Task instructions: Leave the pictures out and transcribe every record exactly.

[Dataset records]

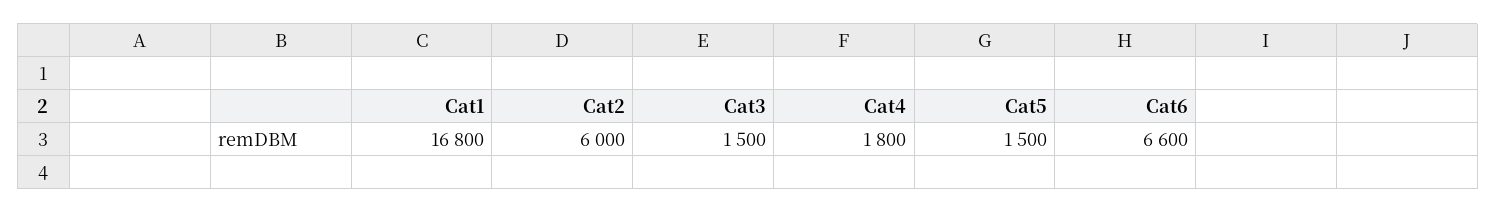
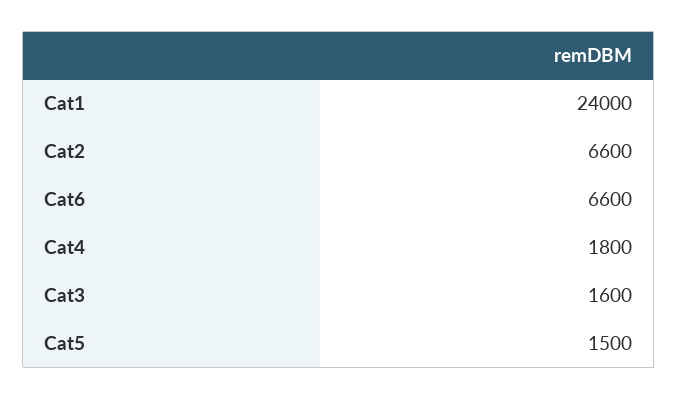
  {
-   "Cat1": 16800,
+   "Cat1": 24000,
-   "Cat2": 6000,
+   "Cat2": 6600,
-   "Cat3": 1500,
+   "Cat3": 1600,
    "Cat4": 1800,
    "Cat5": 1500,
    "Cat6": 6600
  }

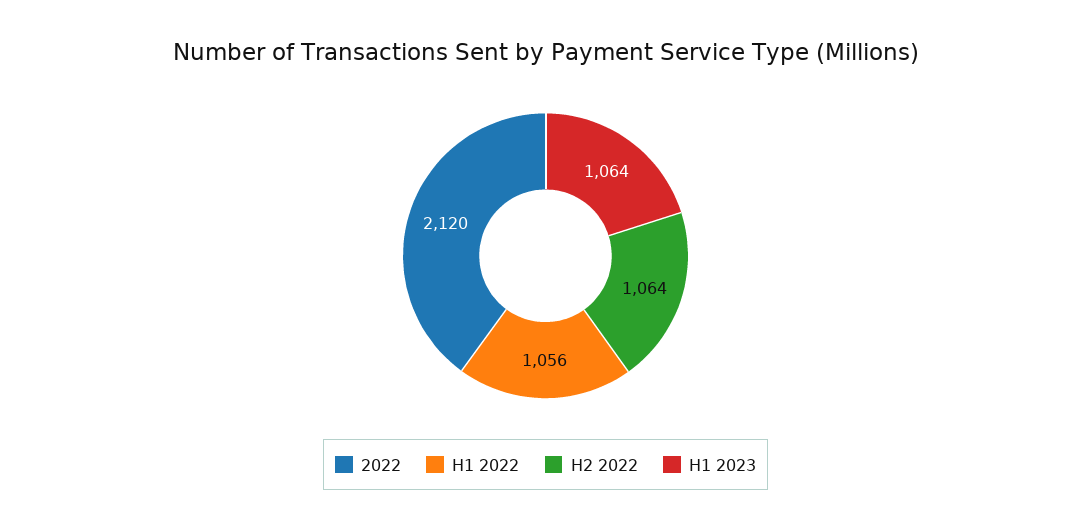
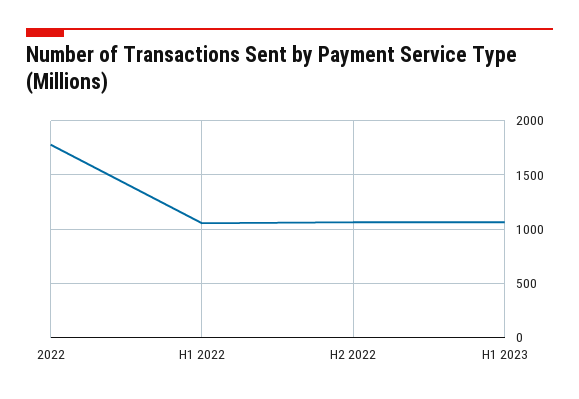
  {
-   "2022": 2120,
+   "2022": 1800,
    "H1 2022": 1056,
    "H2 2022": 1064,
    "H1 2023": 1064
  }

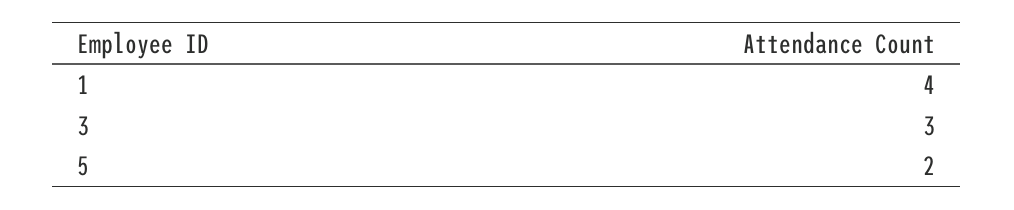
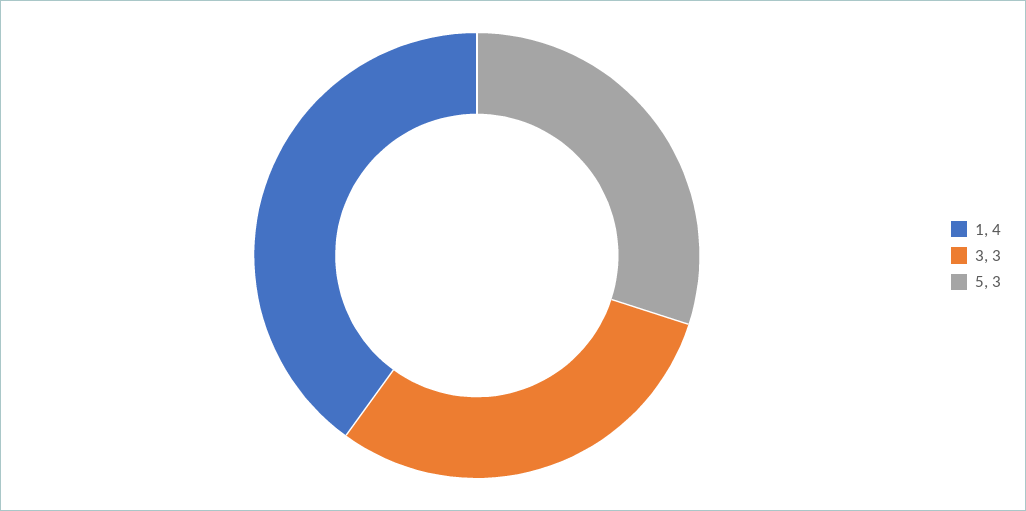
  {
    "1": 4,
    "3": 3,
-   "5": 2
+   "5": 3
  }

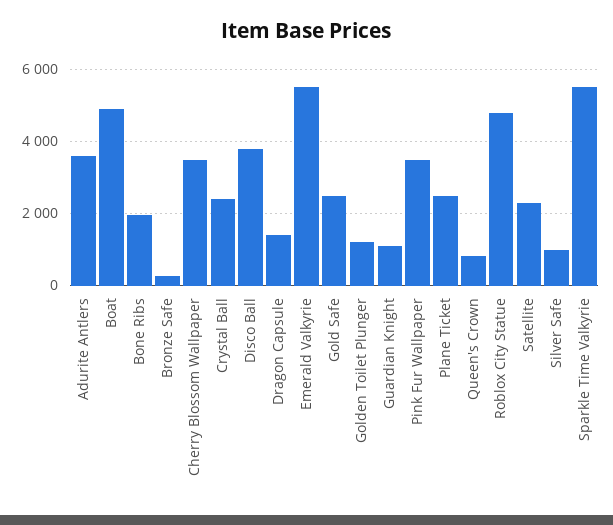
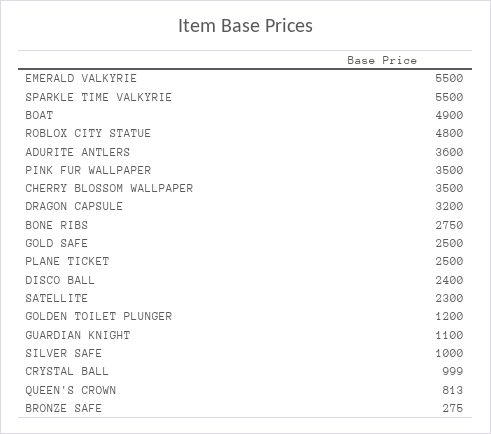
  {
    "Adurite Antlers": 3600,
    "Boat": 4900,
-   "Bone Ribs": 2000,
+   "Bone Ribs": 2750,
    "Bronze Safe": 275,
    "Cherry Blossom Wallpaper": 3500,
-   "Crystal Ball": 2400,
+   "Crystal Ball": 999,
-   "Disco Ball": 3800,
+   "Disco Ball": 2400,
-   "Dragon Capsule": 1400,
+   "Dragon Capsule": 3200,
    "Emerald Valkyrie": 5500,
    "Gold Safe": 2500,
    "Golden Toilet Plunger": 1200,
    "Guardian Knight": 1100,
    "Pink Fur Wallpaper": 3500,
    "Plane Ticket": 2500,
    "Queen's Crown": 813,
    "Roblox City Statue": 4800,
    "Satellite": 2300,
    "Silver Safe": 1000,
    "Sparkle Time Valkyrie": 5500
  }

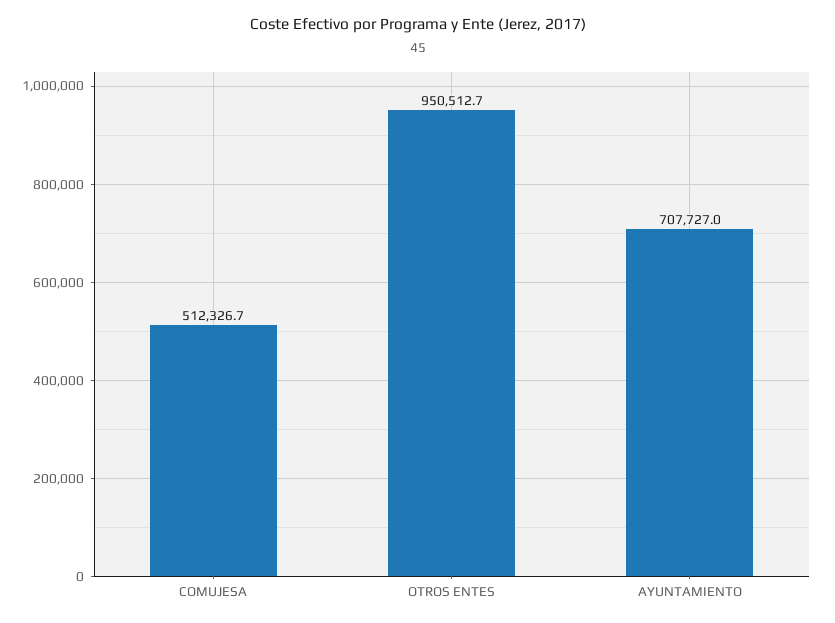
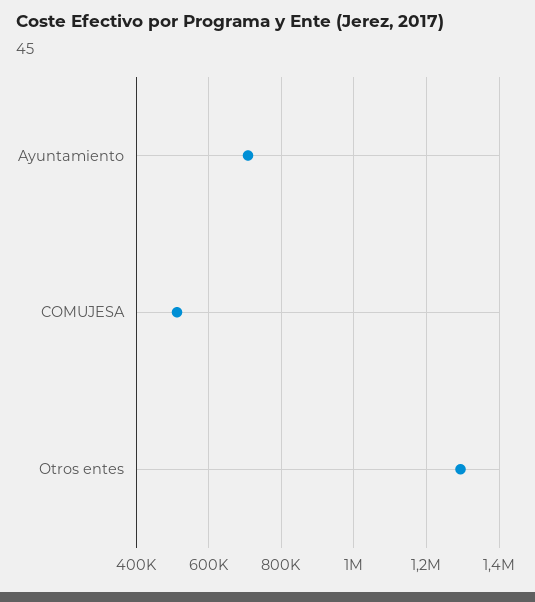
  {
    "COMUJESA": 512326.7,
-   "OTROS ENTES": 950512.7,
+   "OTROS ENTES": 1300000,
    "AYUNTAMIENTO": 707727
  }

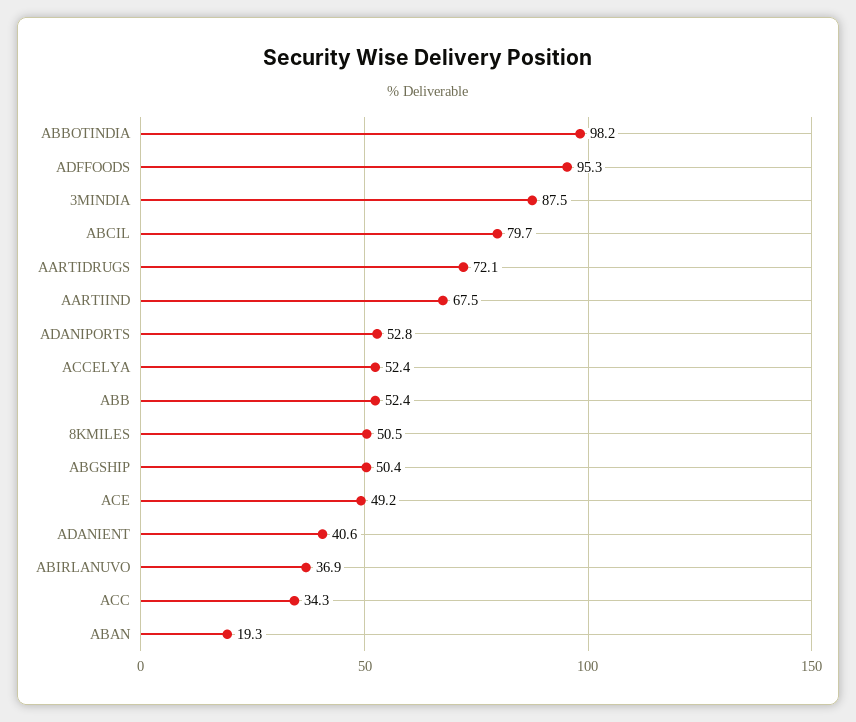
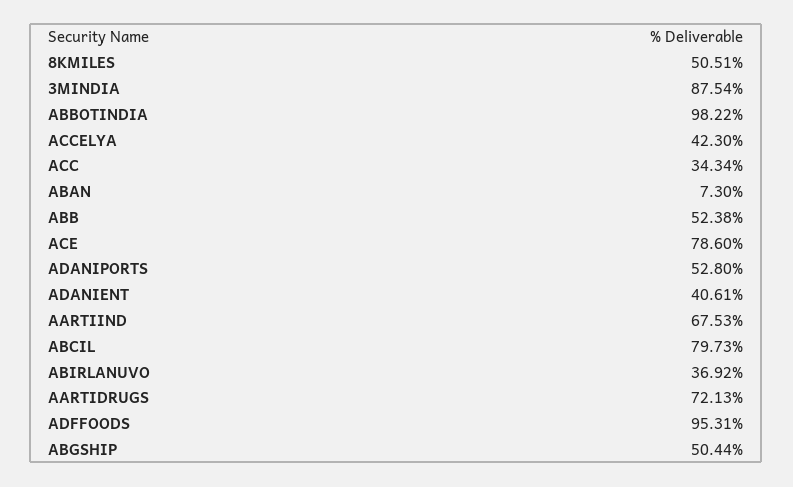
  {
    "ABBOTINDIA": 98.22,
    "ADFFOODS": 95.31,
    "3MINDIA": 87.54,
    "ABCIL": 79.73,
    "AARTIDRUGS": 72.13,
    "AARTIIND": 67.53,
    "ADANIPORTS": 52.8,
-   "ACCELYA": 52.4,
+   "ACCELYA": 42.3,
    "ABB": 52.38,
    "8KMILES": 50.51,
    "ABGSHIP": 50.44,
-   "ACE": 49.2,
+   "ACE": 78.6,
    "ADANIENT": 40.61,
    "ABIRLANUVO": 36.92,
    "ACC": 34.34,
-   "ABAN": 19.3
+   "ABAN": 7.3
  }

[/Dataset records]

Task output:
  {
-   "Cat1": 16800,
+   "Cat1": 24000,
-   "Cat2": 6000,
+   "Cat2": 6600,
-   "Cat3": 1500,
+   "Cat3": 1600,
    "Cat4": 1800,
    "Cat5": 1500,
    "Cat6": 6600
  }

  {
-   "2022": 2120,
+   "2022": 1800,
    "H1 2022": 1056,
    "H2 2022": 1064,
    "H1 2023": 1064
  }

  {
    "1": 4,
    "3": 3,
-   "5": 2
+   "5": 3
  }

  {
    "Adurite Antlers": 3600,
    "Boat": 4900,
-   "Bone Ribs": 2000,
+   "Bone Ribs": 2750,
    "Bronze Safe": 275,
    "Cherry Blossom Wallpaper": 3500,
-   "Crystal Ball": 2400,
+   "Crystal Ball": 999,
-   "Disco Ball": 3800,
+   "Disco Ball": 2400,
-   "Dragon Capsule": 1400,
+   "Dragon Capsule": 3200,
    "Emerald Valkyrie": 5500,
    "Gold Safe": 2500,
    "Golden Toilet Plunger": 1200,
    "Guardian Knight": 1100,
    "Pink Fur Wallpaper": 3500,
    "Plane Ticket": 2500,
    "Queen's Crown": 813,
    "Roblox City Statue": 4800,
    "Satellite": 2300,
    "Silver Safe": 1000,
    "Sparkle Time Valkyrie": 5500
  }

  {
    "COMUJESA": 512326.7,
-   "OTROS ENTES": 950512.7,
+   "OTROS ENTES": 1300000,
    "AYUNTAMIENTO": 707727
  }

  {
    "ABBOTINDIA": 98.22,
    "ADFFOODS": 95.31,
    "3MINDIA": 87.54,
    "ABCIL": 79.73,
    "AARTIDRUGS": 72.13,
    "AARTIIND": 67.53,
    "ADANIPORTS": 52.8,
-   "ACCELYA": 52.4,
+   "ACCELYA": 42.3,
    "ABB": 52.38,
    "8KMILES": 50.51,
    "ABGSHIP": 50.44,
-   "ACE": 49.2,
+   "ACE": 78.6,
    "ADANIENT": 40.61,
    "ABIRLANUVO": 36.92,
    "ACC": 34.34,
-   "ABAN": 19.3
+   "ABAN": 7.3
  }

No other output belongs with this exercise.